### EXERCISE
Go through the records below line by line, counting those that contain the word "关于我们"; answer with the count only.

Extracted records

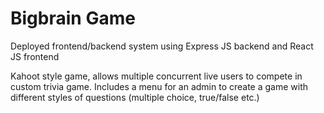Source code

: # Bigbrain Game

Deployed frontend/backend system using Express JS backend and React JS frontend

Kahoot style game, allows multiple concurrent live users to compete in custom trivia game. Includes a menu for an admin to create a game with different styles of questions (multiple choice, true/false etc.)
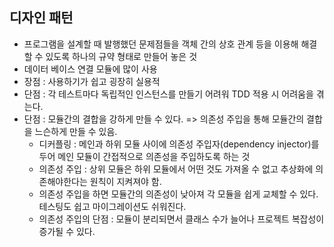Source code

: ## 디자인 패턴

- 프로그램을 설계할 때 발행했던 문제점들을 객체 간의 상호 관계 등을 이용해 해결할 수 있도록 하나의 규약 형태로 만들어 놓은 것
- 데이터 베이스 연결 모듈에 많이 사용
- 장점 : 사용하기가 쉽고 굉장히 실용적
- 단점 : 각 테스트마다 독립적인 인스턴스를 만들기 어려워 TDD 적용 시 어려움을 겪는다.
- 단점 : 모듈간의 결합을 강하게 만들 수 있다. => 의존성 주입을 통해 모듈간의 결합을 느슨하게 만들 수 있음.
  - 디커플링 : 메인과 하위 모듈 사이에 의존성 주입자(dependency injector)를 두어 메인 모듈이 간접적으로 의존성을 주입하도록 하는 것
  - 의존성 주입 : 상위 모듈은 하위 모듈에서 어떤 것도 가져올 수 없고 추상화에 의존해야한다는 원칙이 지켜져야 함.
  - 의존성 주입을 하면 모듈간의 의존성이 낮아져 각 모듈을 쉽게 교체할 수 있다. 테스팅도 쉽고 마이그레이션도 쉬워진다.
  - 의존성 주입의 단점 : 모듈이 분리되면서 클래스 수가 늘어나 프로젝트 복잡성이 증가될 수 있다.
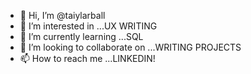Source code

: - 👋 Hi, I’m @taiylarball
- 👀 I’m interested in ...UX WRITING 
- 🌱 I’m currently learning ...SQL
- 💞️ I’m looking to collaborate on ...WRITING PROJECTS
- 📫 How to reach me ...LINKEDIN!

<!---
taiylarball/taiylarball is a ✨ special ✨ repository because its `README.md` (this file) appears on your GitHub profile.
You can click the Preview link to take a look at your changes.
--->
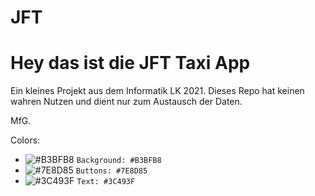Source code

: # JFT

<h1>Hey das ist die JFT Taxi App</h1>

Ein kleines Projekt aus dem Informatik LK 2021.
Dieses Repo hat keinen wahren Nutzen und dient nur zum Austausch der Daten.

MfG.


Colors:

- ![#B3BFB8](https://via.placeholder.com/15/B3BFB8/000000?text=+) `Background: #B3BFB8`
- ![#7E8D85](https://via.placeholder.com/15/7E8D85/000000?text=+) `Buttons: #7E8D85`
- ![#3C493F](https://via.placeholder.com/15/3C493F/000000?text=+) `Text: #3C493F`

...

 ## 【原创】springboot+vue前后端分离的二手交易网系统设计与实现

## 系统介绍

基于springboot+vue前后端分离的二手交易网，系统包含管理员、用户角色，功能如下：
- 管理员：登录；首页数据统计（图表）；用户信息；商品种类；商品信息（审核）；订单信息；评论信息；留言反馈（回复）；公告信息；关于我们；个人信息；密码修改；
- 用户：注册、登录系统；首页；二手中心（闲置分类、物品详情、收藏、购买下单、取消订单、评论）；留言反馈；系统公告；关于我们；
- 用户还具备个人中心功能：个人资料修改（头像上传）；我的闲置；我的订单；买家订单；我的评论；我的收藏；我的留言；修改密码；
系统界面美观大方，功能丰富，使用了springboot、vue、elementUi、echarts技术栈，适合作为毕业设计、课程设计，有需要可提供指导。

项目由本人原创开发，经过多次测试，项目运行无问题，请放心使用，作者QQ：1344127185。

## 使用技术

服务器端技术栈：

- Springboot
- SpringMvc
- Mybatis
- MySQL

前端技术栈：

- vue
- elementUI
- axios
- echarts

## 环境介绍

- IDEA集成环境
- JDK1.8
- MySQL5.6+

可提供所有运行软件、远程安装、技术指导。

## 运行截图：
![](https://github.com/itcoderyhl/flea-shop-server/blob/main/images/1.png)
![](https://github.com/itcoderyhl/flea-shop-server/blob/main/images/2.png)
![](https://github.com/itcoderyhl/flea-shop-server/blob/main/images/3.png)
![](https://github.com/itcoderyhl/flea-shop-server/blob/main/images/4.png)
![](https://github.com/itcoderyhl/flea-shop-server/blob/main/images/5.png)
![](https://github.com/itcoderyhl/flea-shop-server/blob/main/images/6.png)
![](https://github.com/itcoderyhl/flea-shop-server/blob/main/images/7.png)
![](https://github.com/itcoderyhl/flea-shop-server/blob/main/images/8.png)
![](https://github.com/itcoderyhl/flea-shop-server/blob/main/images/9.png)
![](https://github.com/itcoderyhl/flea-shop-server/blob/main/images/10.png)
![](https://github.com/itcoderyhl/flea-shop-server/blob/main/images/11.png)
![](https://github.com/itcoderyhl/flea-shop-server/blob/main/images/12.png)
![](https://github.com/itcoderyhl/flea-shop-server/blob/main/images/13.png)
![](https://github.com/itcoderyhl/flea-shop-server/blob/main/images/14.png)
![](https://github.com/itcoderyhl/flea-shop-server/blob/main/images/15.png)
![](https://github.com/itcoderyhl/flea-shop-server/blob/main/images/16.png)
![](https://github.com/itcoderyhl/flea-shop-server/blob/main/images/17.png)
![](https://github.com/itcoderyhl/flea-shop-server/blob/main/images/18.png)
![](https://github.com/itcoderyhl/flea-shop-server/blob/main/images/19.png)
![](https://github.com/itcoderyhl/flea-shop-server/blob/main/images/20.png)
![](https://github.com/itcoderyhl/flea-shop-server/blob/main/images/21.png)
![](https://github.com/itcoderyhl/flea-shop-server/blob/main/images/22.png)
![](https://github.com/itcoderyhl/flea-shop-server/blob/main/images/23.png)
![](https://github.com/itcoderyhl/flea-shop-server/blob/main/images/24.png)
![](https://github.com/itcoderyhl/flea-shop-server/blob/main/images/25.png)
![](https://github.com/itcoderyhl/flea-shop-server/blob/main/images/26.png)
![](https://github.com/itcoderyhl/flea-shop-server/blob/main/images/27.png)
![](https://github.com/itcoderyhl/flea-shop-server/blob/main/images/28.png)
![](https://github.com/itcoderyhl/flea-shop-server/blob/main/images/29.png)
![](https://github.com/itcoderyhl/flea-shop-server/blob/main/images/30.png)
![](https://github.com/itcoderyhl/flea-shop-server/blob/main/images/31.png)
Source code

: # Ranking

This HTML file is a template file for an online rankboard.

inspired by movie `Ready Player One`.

### COMPLETED EXERCISE
2